The Liberals do, observers said.
When they came into power and moved to make good on a promise to resettle 25,000 Syrians, the government believed it had broad public support for refugees, said immigration lawyer and refugee advocate Lorne Waldman.
Things have changed.
"The concern at the centre is that support has dissipated significantly because of a series of factors, the most important one being the emergence of Donald Trump," he said.
"And I think the concern is amplified by the Conservative leadership race where you have many of the candidates taking a very anti-immigrant posturing in their campaign."
When asked, a spokesman for the prime minister's office said they were not behind the delay in the DCO overhaul, but that it was rescheduled by the department.
A spokesman for Immigration Minister Ahmed Hussen said only that the department continues to review the policy.

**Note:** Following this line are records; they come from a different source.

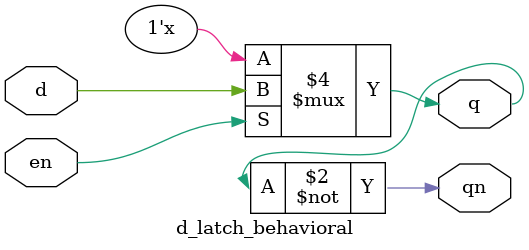
<source format=v>
module d_latch_gate(
  input d,en,
  output q,qn);
  wire n1,n2,n3,n4;

  not(n1,d);
  and(n2,d,en);
  and(n3,n1,en);
  nor(q,n3,qn);
  nor(qn,n2,q);
endmodule

//Data Flow modeling
module d_latch_dataflow(
  input d,en,
  output q,qn);
assign q = en?d:q;
assign qn = ~q;
endmodule

//Behavioral modeling
module d_latch_behavioral(
  input d,en,
  output reg q,
  output qn);
  always@(d or en) begin
    if(en)
      q=d;
  end
  assign qn=~q;
endmodule

</source>
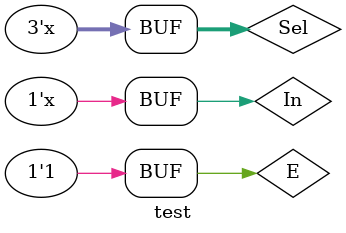
<source format=v>
`timescale 1ns / 1ps


module test;

	// Inputs
	reg In, E;
	reg [2:0] Sel;

	// Outputs
	wire [7:0] Out;

	// Instantiate the Unit Under Test (UUT)
	Demux1to8 uut (
		.E(E),
		.In(In), 
		.Sel(Sel), 
		.Out(Out)
	);

	initial begin
		// Initialize Inputs
		In = 1;
		Sel = 1;
		E=0;
		// Wait 100 ns for global reset to finish
		#500;
		E = 1;

		// Add stimulus here

	end
	always
		begin
		In=~In;
		#10;
	end
	always
		begin
		Sel = Sel+1;
		#100;
     end
endmodule


</source>
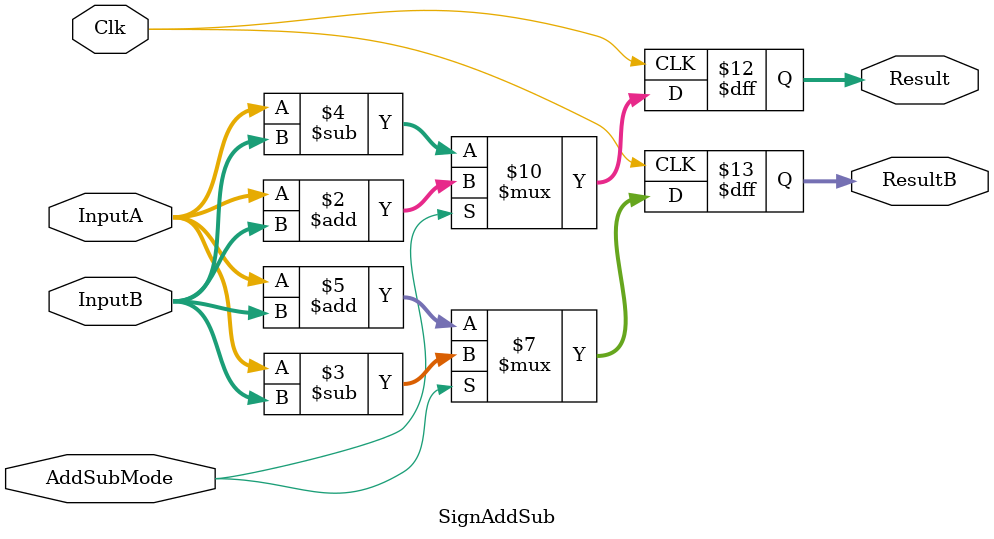
<source format=v>
`timescale 1ns / 1ps
`ifndef LIB_STYCZYNSKI_SIGN_ADD_SUB_V
`define LIB_STYCZYNSKI_SIGN_ADD_SUB_V

/*
 * Piotr Styczyński @styczynski
 * Verilog Components Library
 *
 * Adder/substractor for signed operations
 * 
 *
 * MIT License
 */
module SignAddSub
#(
	parameter INPUT_BIT_WIDTH = 8
)
(
    input Clk,
    input [INPUT_BIT_WIDTH-1:0] InputA,
	input [INPUT_BIT_WIDTH-1:0] InputB,
	input wire AddSubMode,
	output reg [INPUT_BIT_WIDTH-1:0] Result,
    output reg [INPUT_BIT_WIDTH-1:0] ResultB
);

    always @(posedge Clk)
	begin
		if(AddSubMode)
            begin
                Result <= InputA + InputB;
                ResultB <= InputA - InputB;
            end
		else
            begin
                Result <= InputA - InputB;
                ResultB <= InputA + InputB;
            end
	end

endmodule

`endif
</source>
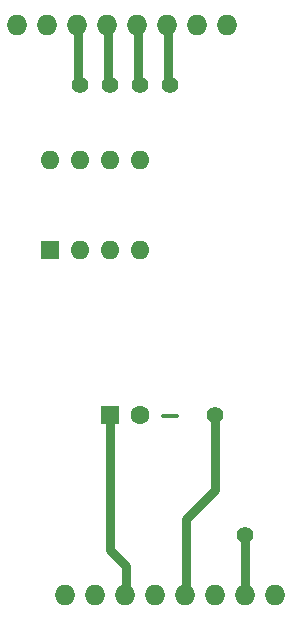
<source format=gbr>
G04 #@! TF.GenerationSoftware,KiCad,Pcbnew,(5.0.2)-1*
G04 #@! TF.CreationDate,2019-08-18T23:26:54-04:00*
G04 #@! TF.ProjectId,ATTINY_Bootloader,41545449-4e59-45f4-926f-6f746c6f6164,rev?*
G04 #@! TF.SameCoordinates,Original*
G04 #@! TF.FileFunction,Copper,L1,Top*
G04 #@! TF.FilePolarity,Positive*
%FSLAX46Y46*%
G04 Gerber Fmt 4.6, Leading zero omitted, Abs format (unit mm)*
G04 Created by KiCad (PCBNEW (5.0.2)-1) date 8/18/2019 11:26:54 PM*
%MOMM*%
%LPD*%
G01*
G04 APERTURE LIST*
G04 #@! TA.AperFunction,NonConductor*
%ADD10C,0.300000*%
G04 #@! TD*
G04 #@! TA.AperFunction,ComponentPad*
%ADD11O,1.727200X1.727200*%
G04 #@! TD*
G04 #@! TA.AperFunction,ComponentPad*
%ADD12C,1.600000*%
G04 #@! TD*
G04 #@! TA.AperFunction,ComponentPad*
%ADD13R,1.600000X1.600000*%
G04 #@! TD*
G04 #@! TA.AperFunction,ComponentPad*
%ADD14O,1.600000X1.600000*%
G04 #@! TD*
G04 #@! TA.AperFunction,ViaPad*
%ADD15C,1.400000*%
G04 #@! TD*
G04 #@! TA.AperFunction,Conductor*
%ADD16C,0.800000*%
G04 #@! TD*
G04 APERTURE END LIST*
D10*
X164528571Y-113137142D02*
X165671428Y-113137142D01*
D11*
G04 #@! TO.P,XA1,VIN*
G04 #@! TO.N,Net-(XA1-PadVIN)*
X173990000Y-128270000D03*
G04 #@! TO.P,XA1,GND3*
G04 #@! TO.N,GND*
X171450000Y-128270000D03*
G04 #@! TO.P,XA1,GND2*
G04 #@! TO.N,Net-(XA1-PadGND2)*
X168910000Y-128270000D03*
G04 #@! TO.P,XA1,5V1*
G04 #@! TO.N,+5V*
X166370000Y-128270000D03*
G04 #@! TO.P,XA1,3V3*
G04 #@! TO.N,Net-(XA1-Pad3V3)*
X163830000Y-128270000D03*
G04 #@! TO.P,XA1,RST1*
G04 #@! TO.N,Net-(C1-Pad1)*
X161290000Y-128270000D03*
G04 #@! TO.P,XA1,IORF*
G04 #@! TO.N,Net-(XA1-PadIORF)*
X158750000Y-128270000D03*
G04 #@! TO.P,XA1,GND1*
G04 #@! TO.N,Net-(XA1-PadGND1)*
X154686000Y-80010000D03*
G04 #@! TO.P,XA1,D8*
G04 #@! TO.N,Net-(XA1-PadD8)*
X169926000Y-80010000D03*
G04 #@! TO.P,XA1,D9*
G04 #@! TO.N,Net-(XA1-PadD9)*
X167386000Y-80010000D03*
G04 #@! TO.P,XA1,D10*
G04 #@! TO.N,PIN10_PIN1*
X164846000Y-80010000D03*
G04 #@! TO.P,XA1,AREF*
G04 #@! TO.N,Net-(XA1-PadAREF)*
X152146000Y-80010000D03*
G04 #@! TO.P,XA1,D13*
G04 #@! TO.N,PIN13_PIN7*
X157226000Y-80010000D03*
G04 #@! TO.P,XA1,D12*
G04 #@! TO.N,PIN12_PIN6*
X159766000Y-80010000D03*
G04 #@! TO.P,XA1,D11*
G04 #@! TO.N,PIN11_PIN5*
X162306000Y-80010000D03*
G04 #@! TO.P,XA1,*
G04 #@! TO.N,*
X156210000Y-128270000D03*
G04 #@! TD*
D12*
G04 #@! TO.P,C1,2*
G04 #@! TO.N,GND*
X162520000Y-113030000D03*
D13*
G04 #@! TO.P,C1,1*
G04 #@! TO.N,Net-(C1-Pad1)*
X160020000Y-113030000D03*
G04 #@! TD*
D14*
G04 #@! TO.P,U1,8*
G04 #@! TO.N,+5V*
X154940000Y-91440000D03*
G04 #@! TO.P,U1,4*
G04 #@! TO.N,GND*
X162560000Y-99060000D03*
G04 #@! TO.P,U1,7*
G04 #@! TO.N,PIN13_PIN7*
X157480000Y-91440000D03*
G04 #@! TO.P,U1,3*
G04 #@! TO.N,Net-(U1-Pad3)*
X160020000Y-99060000D03*
G04 #@! TO.P,U1,6*
G04 #@! TO.N,PIN12_PIN6*
X160020000Y-91440000D03*
G04 #@! TO.P,U1,2*
G04 #@! TO.N,Net-(U1-Pad2)*
X157480000Y-99060000D03*
G04 #@! TO.P,U1,5*
G04 #@! TO.N,PIN11_PIN5*
X162560000Y-91440000D03*
D13*
G04 #@! TO.P,U1,1*
G04 #@! TO.N,PIN10_PIN1*
X154940000Y-99060000D03*
G04 #@! TD*
D15*
G04 #@! TO.N,GND*
X171450000Y-123190000D03*
G04 #@! TO.N,+5V*
X168910000Y-113030000D03*
G04 #@! TO.N,PIN13_PIN7*
X157480000Y-85090000D03*
G04 #@! TO.N,PIN12_PIN6*
X160020000Y-85090000D03*
G04 #@! TO.N,PIN11_PIN5*
X162560000Y-85090000D03*
G04 #@! TO.N,PIN10_PIN1*
X165100000Y-85090000D03*
G04 #@! TD*
D16*
G04 #@! TO.N,GND*
X171450000Y-128270000D02*
X171450000Y-123190000D01*
G04 #@! TO.N,Net-(C1-Pad1)*
X161365001Y-128345001D02*
X161365001Y-125805001D01*
X160020000Y-124460000D02*
X160020000Y-113030000D01*
X161365001Y-125805001D02*
X160020000Y-124460000D01*
G04 #@! TO.N,+5V*
X166445001Y-128345001D02*
X166445001Y-121844999D01*
X166445001Y-121844999D02*
X168910000Y-119380000D01*
X168910000Y-119380000D02*
X168910000Y-113030000D01*
G04 #@! TO.N,PIN13_PIN7*
X157301001Y-80085001D02*
X157301001Y-84911001D01*
X157301001Y-84911001D02*
X157480000Y-85090000D01*
G04 #@! TO.N,PIN12_PIN6*
X159841001Y-80085001D02*
X159841001Y-84911001D01*
X159841001Y-84911001D02*
X160020000Y-85090000D01*
G04 #@! TO.N,PIN11_PIN5*
X162381001Y-80085001D02*
X162381001Y-84911001D01*
X162381001Y-84911001D02*
X162560000Y-85090000D01*
G04 #@! TO.N,PIN10_PIN1*
X164921001Y-80085001D02*
X164921001Y-84911001D01*
X164921001Y-84911001D02*
X165100000Y-85090000D01*
G04 #@! TD*
M02*

</source>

Claims have been rising steadily since the fall of 2015, but the issue shot to attention when hundreds of people began illegally crossing into Canada from the United States earlier this year. The Liberals have been under pressure from both Conservatives and the NDP to act, albeit in different ways, but so far haven't done anything.
If backlogs build in the system, the government will find itself in the exact same situation that led to the DCO being instituted in the first place — long waits for decisions that inadvertently lure those who have weaker claims to come to Canada, because they can work while they wait for a decision and get some health care in the meantime.
The IRB is aware of the problem and has instituted reforms, including allowing claims from Syria, Iraq, Eritrea and as of June 1, Afghanistan, Burundi, Egypt, and Yemen to be decided without a hearing.
Those countries were selected because claims from there have high acceptance rates, there is a high volume of them and most are generally not complex.
Sources say claims like those are among the ones that could go to the Immigration Department, as opposed to the IRB, for adjudication. The idea is fraught with difficulty.
There's a big difference between the work the department ordinarily does and the work refugee judges do, said Vancouver immigration and refugee lawyer Peter Edelmann.
"It's very different from an individual perspective in terms of the stakes and from a constitutional perspective in terms of the law to make a fast decision on an . . . application for a skilled worker than it is to send someone back where they're at risk of being tortured and killed," he said.
The very reason the IRB was established in 1989 was because of a Supreme Court hearing saying refuge claimants required an oral hearing, leading the government to establish the arms-length quasi judicial tribunal.
Giving bureaucrats a say in refugee determination risks politicizing the system, said Sean Rehaag, a professor at Osgoode Hall law school who follows the IRB's decision-making process.
Imagine the Canadian government is in the middle of difficult NAFTA negotiations and had to decide on whether or not to expedite a particular group of Mexican claims, he hypothesized.
For the civil servants on the file, there would be extraordinary pressure, and in reality, the current number of claims doesn't invite the need for dramatic change, he said.
"Refugee decision making is only a tiny fraction of the Canadian government's budget and they can make the so-called crisis go away by adequately funding the IRB," he said.